First pass: Let u = sin(x), dv = eˣ dx
u = sin(x), du = cos(x) dx
v = eˣ
Result: ∫ eˣ·sin(x) dx = eˣ·sin(x) − ∫ eˣ·cos(x) dx
Second pass: Now you need ∫ eˣ·cos(x) dx. Let u = cos(x), dv = eˣ dx
u = cos(x), du = −sin(x) dx
v = eˣ
Result: ∫ eˣ·cos(x) dx = eˣ·cos(x) − ∫ −eˣ·sin(x) dx
∫ eˣ·cos(x) dx = eˣ·cos(x) + ∫ eˣ·sin(x) dx
Substitute back into the first result:
∫ eˣ·sin(x) dx = eˣ·sin(x) − [eˣ·cos(x) + ∫ eˣ·sin(x) dx]
∫ eˣ·sin(x) dx = eˣ·sin(x) − eˣ·cos(x) − ∫ eˣ·sin(x) dx
Move the remaining integral to the left side:
2∫ eˣ·sin(x) dx = eˣ·sin(x) − eˣ·cos(x)
Final answer: (eˣ/2)[sin(x) − cos(x)] + C
Example 4: ∫ ln(x) dx
This is a special case. You have only one function, but you can write ln(x) = 1·ln(x).
Let u = ln(x), dv = 1 dx
u = ln(x), du = 1/x dx
v = x
∫ ln(x) dx = x·ln(x) − ∫ x·(1/x) dx
∫ ln(x) dx = x·ln(x) − ∫ 1 dx
Final answer: x·ln(x) − x + C
Common Mistakes That Will Cost You Points
- Forgetting the constant of integration. Always add +C at the end.
- Picking u and dv backwards. This makes the integral harder. If that happens, stop and reverse your choices.
- Dropping the negative sign. du comes from differentiation — watch your signs carefully.
- Not simplifying between steps. Simplify the remaining integral before trying to solve it.
- Giving up after one application. Some integrals require two or more passes.
When Integration by Parts Is the Wrong Tool
Not every integral needs this method. Know what to use instead:
- u-substitution: For composite functions like ∫ 2x·eˣ² dx
- Trig substitution: For √(a² − x²), √(a² + x²), or √(x² − a²)

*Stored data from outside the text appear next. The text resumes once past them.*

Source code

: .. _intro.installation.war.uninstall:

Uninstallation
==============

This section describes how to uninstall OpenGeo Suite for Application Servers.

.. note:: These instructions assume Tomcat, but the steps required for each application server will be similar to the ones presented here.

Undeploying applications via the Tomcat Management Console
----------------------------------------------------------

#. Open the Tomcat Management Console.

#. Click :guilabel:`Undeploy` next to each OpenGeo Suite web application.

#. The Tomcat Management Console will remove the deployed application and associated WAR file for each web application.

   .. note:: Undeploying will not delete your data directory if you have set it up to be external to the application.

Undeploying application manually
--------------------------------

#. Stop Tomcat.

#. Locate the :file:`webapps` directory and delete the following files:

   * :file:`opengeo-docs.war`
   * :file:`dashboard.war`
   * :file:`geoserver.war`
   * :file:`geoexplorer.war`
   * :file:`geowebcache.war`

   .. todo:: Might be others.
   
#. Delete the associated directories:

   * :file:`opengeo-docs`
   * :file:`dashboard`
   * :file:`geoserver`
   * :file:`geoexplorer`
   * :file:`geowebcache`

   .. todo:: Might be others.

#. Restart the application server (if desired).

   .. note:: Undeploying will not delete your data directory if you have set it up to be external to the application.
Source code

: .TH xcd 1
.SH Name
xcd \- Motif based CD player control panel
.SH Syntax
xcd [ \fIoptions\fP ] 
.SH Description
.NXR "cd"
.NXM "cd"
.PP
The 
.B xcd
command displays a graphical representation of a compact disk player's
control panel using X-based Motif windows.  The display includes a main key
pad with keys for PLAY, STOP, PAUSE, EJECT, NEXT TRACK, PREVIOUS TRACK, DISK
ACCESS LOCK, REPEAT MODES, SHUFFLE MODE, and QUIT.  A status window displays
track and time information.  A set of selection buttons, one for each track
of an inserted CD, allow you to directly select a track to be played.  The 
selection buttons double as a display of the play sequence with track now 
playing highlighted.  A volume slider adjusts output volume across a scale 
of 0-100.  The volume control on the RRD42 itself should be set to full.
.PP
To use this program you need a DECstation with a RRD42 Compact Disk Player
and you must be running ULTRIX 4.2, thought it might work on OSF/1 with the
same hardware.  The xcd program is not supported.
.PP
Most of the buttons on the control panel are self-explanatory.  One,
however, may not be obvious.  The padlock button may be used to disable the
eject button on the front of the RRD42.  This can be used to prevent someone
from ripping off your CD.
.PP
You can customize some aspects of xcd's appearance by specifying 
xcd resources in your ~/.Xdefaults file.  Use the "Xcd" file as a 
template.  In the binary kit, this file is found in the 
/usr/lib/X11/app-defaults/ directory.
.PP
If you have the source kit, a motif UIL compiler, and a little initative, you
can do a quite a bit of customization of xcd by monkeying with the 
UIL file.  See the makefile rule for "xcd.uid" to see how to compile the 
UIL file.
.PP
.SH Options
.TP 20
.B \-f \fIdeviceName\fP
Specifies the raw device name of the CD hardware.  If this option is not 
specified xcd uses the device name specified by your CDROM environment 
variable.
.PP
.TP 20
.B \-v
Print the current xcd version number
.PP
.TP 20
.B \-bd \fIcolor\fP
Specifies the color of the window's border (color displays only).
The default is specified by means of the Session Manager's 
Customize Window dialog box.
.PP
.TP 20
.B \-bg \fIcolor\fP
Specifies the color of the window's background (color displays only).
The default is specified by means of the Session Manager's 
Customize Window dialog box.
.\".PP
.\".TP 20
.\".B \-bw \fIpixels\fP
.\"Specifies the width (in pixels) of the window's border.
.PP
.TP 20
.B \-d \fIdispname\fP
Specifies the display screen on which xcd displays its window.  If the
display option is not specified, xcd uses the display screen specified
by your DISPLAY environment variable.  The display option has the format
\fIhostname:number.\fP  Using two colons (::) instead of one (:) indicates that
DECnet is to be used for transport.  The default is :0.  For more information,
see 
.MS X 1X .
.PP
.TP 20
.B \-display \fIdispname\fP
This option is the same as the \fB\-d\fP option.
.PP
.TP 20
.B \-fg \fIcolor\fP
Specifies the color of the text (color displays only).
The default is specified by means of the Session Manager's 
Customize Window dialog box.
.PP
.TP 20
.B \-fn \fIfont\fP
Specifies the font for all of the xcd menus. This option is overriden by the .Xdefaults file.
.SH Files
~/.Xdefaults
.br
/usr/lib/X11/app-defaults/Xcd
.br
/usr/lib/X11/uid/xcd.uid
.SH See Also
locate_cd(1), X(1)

- Partial fractions: For rational functions where degree of numerator < degree of denominator
- Tabular integration: For ∫ polynomial × trig or ∫ polynomial × exp — faster than repeated parts
The Tabular Method — Faster for Specific Cases
When you have polynomial × (trig or exp), tabular integration beats repeated parts.
Make two columns. Left column: derivatives of polynomial until you hit 0. Right column: antiderivatives of the other function.
Multiply diagonally, alternating signs. Add the results.
Example for ∫ x²·eˣ dx:
| Differentiate (polynomial) | Integrate (eˣ) |
|---|---|
| x² | eˣ |
| 2x | eˣ |
| 2 | eˣ |
| 0 | eˣ |
Result: x²·eˣ − 2x·eˣ + 2·eˣ + C
Factor if you want: eˣ(x² − 2x + 2) + C
Bottom Line
Integration by parts isn't complicated. Pick u using LIATE, compute du and v, plug into uv − ∫v du, and solve what's left. Practice the basic cases until the pattern clicks. The tricky ones — like eˣ·sin(x) — just require patience and algebraic persistence.